Think my Therapist Hates Me

Well I was supposed to meet with my therapist on Jan 5 but the stomach flu hit my household pretty hard. I left her a message to reschedule and she never called me back. I seriously think she hates me. I don't know what to do now. I don't want to find another therapist because then I have to go through the whole panic attacks and fear before meeting the new one. Not to mention having to go and sit in the family doctor's office with a whole bunch of strangers to get a referral. But if I don't keep up with the therapy then my disability claim will be revoked. So many things to deal with. I really feel like she doesn't like me at all. Sometimes she's been so mean to me that I've cried my eyes out the whole session and then when I get home I don't want to go back there ever again.
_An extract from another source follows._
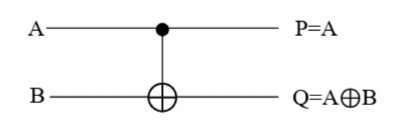
Figure 7. The quantum implementation FG.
I'm not sure what the solution is. This whole depressive period has been horrible. I feel like nothing is working and none of my therapists are willing to help me. They see me for a few months/year and then because of the paper work for my disability I feel like they get tired of me and they suggest seeing someone else cause there is nothing more for them to do for me. One tells me get off the medication the other one tells me if you're not on medication I can't help you. I'm so confused.
Maybe I'm not as nice a person I think I am cause it just seems like no one really likes me. I don't talk badly about people. I try my hardest not to judge people and if I do think something of someone I sure as heck wouldn't say it to them to make them feel bad. I love my kids and my family and my friends. Overall I think I'm an alright person. Just seems like no one else thinks so.